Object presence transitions
※ ※ ※
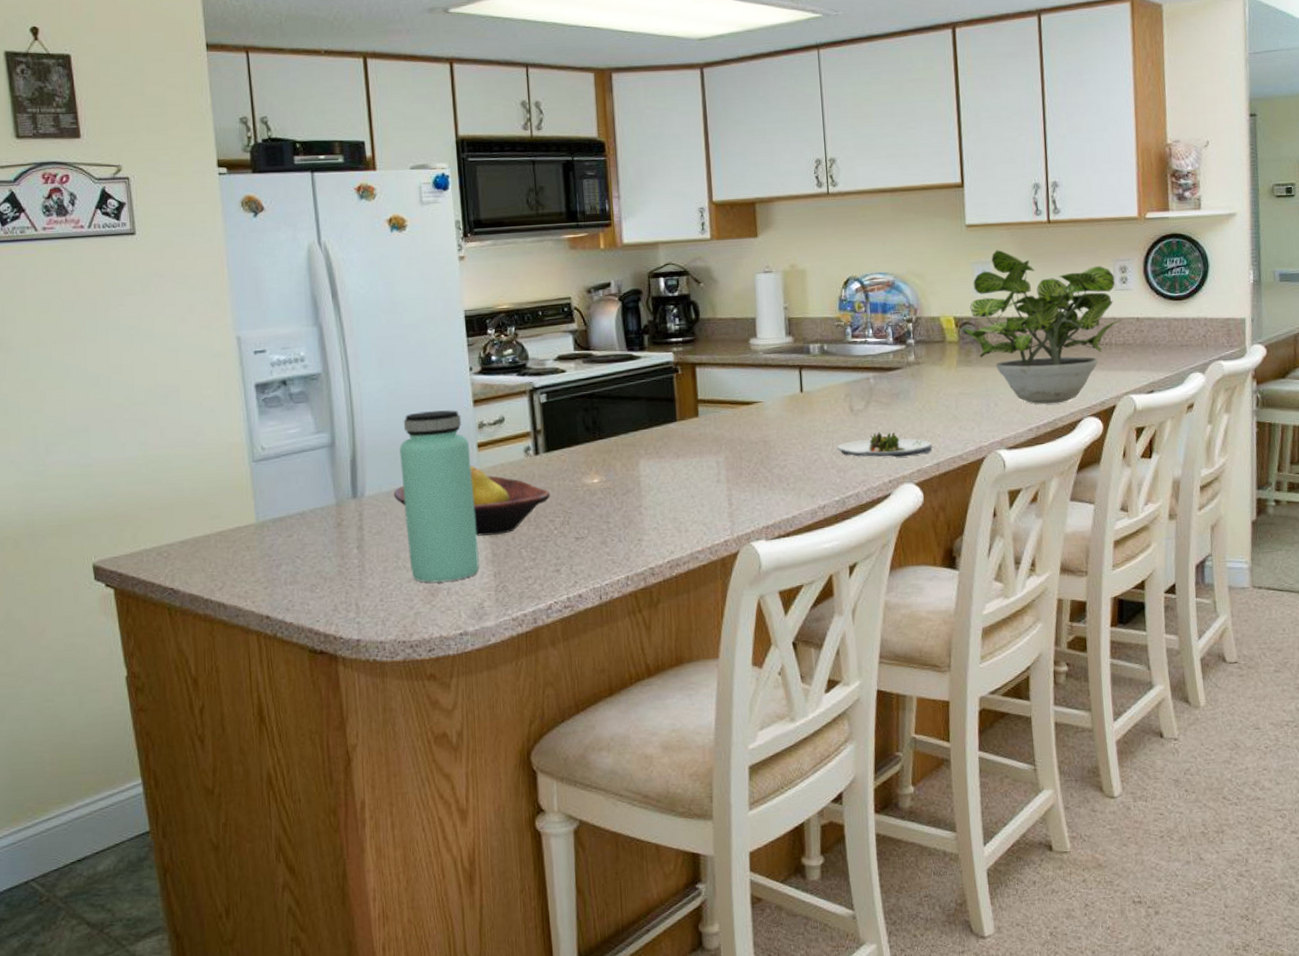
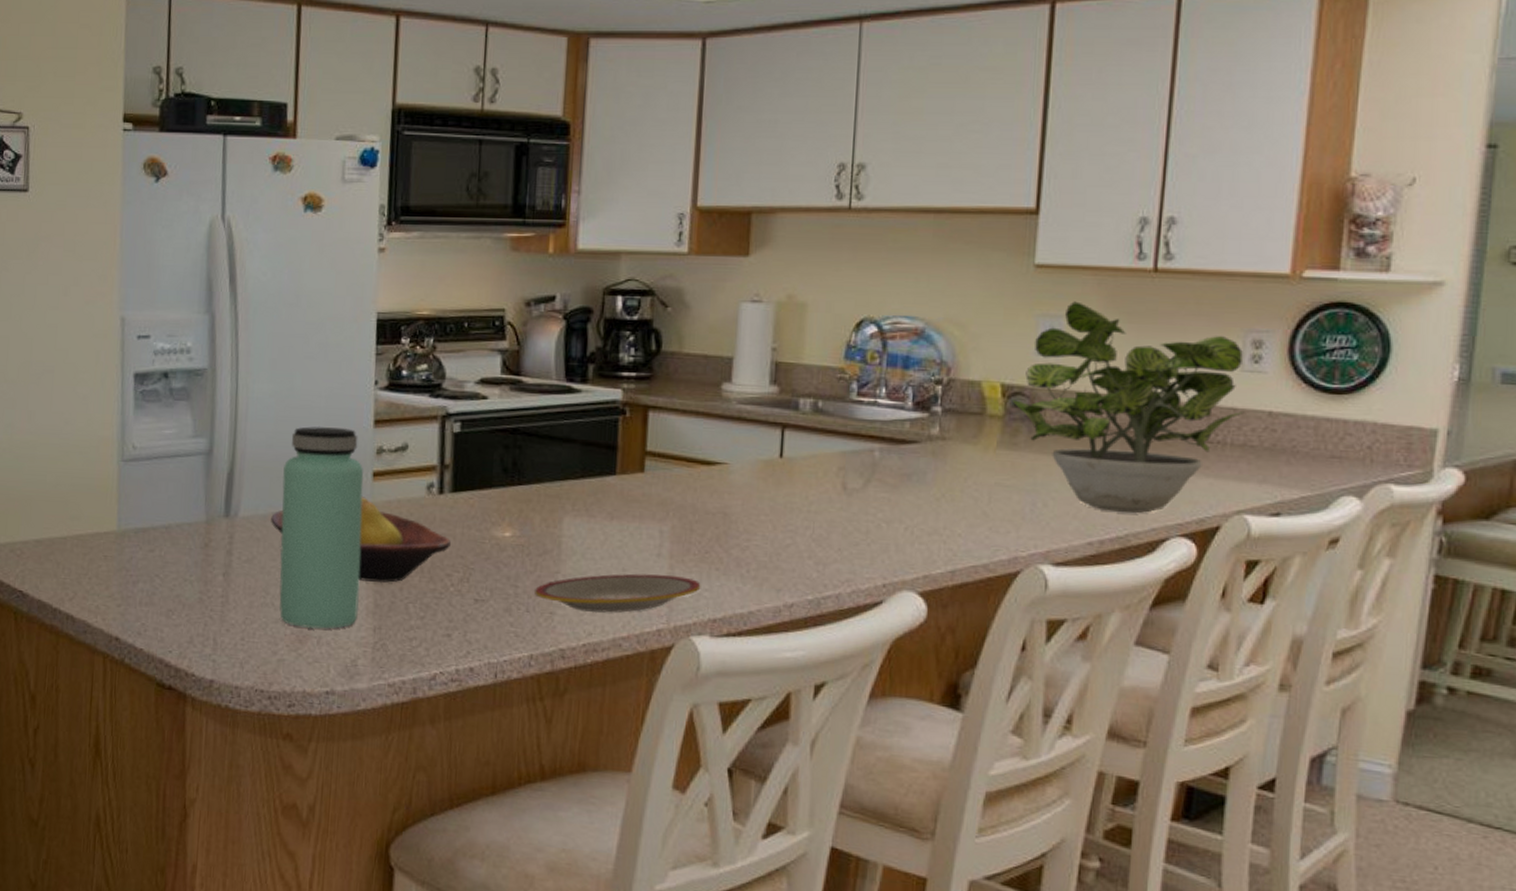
plate: none [624,496,754,535] -> present [535,573,701,613]
salad plate: present [837,431,932,458] -> none [818,519,948,557]

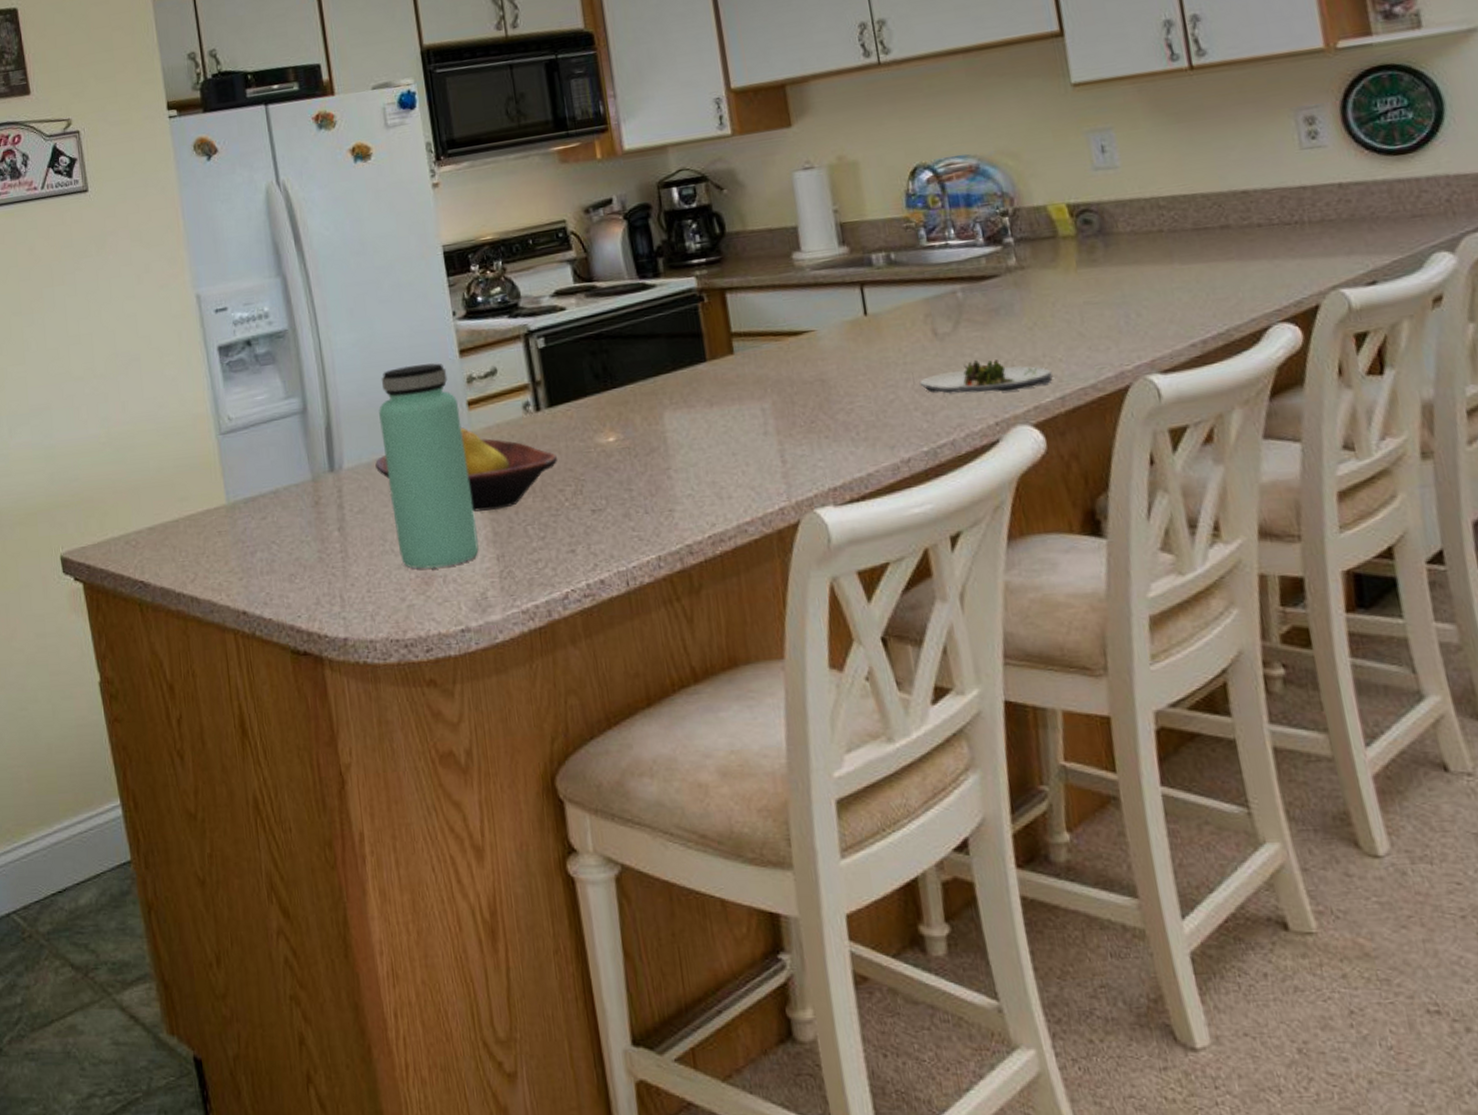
plate: present [535,573,701,613] -> none [649,450,815,503]
salad plate: none [818,519,948,557] -> present [919,359,1053,394]
potted plant: present [1010,301,1245,514] -> none [1079,111,1315,311]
※ ※ ※
WHAT TO PRODUCE: Look through the entries and return each line that has the word "plate" in it.

YOUR RESPONSE:
plate: none [624,496,754,535] -> present [535,573,701,613]
salad plate: present [837,431,932,458] -> none [818,519,948,557]
plate: present [535,573,701,613] -> none [649,450,815,503]
salad plate: none [818,519,948,557] -> present [919,359,1053,394]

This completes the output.